* **TEXTE SOURCE**
En matière de convergence, la dépréciation des actifs (impairment) reste le sujet majeur pour lequel un consensus paraît difficile à trouver entre l’IASB et le FASB. Même si ces instances s’accordent sur un modèle de dépréciation basé sur la notion de pertes attendues (modèles d’expected loss), leurs avis divergent sur les modalités de mise en œuvre, notamment pour ce qui concerne les règles de mesure des pertes.
L’IASB se base sur un modèle qui repose sur la classification des actifs dans des catégories (buckets) en fonction de la dégradation du risque constatée depuis l’origine et auxquels sont affectés des horizons de défaillance différents.

* **EXTRAIT DES DONNÉES**
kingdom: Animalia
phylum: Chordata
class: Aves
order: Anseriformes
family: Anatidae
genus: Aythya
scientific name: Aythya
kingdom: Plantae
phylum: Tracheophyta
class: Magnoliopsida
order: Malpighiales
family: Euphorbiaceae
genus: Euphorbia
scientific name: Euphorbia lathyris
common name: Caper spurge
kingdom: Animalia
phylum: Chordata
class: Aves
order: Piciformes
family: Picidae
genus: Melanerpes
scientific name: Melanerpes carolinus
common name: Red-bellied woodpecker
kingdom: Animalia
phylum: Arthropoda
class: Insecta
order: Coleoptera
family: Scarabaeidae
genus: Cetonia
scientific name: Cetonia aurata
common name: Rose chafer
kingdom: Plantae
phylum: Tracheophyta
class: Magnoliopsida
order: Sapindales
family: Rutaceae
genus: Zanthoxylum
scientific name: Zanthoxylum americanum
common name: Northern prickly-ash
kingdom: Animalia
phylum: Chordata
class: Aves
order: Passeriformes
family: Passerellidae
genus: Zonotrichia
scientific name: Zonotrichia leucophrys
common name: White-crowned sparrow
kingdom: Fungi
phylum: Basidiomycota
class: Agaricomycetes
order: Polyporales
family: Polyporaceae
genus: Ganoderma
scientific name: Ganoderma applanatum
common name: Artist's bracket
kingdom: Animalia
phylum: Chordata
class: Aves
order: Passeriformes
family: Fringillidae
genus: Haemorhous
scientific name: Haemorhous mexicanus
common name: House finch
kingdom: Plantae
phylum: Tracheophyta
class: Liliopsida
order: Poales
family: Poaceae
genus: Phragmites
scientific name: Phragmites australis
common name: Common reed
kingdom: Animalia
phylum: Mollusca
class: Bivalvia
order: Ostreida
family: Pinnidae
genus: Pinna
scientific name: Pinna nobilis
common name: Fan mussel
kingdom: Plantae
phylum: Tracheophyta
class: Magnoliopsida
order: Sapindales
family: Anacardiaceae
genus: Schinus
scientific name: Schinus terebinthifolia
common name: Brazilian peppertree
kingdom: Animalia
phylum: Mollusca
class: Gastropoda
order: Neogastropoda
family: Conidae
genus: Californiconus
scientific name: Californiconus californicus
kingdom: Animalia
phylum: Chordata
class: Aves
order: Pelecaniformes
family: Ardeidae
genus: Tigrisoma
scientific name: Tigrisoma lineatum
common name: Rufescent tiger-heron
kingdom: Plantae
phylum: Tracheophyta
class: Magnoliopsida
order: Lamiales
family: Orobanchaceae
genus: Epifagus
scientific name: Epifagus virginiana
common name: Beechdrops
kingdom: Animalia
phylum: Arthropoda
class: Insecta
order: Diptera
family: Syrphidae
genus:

* **EXPLORER LE DOCUMENT**
1 > Dans le texte sur la dépréciation des actifs, pourriez-vous recopier mot pour mot le passage qui va de « L’IASB se base » jusqu'à « de défaillance différents. » ?
2 > Le texte sur la dépréciation des actifs s'interrompt : pouvez-vous le reprendre à cet endroit et en écrire la suite ?

* **RÉPONSES PAR TÂCHE**
1 >
L’IASB se base sur un modèle qui repose sur la classification des actifs dans des catégories (buckets) en fonction de la dégradation du risque constatée depuis l’origine et auxquels sont affectés des horizons de défaillance différents.

2 >
Même si la définition des catégories n’est pas stabilisée et fait l’objet de discussions, les catégories ou buckets peuvent se décrire de la manière suivante :
- la catégorie 1 comprend tous les engagements dont la qualité de crédit ne s’est pas détériorée depuis l’entrée dans le portefeuille. Il est envisagé un calcul de provision sur la base d’une perte potentielle à 1 an ;
- la catégorie 2 est une classe intermédiaire, qui repose sur la définition de « détérioration significative » par rapport aux conditions d’entrée en portefeuille pour lesquels les critères d’entrée dans cette catégorie ne sont pas précisés à l’heure actuelle. L’horizon de calcul de la perte potentielle n’est pas stabilisé à ce stade ;
- la catégorie 3 comprend les crédits douteux, selon un défaut défini de manière similaire aux critères prudentiels de Bâle. La provision correspond à la meilleure estimation de la perte.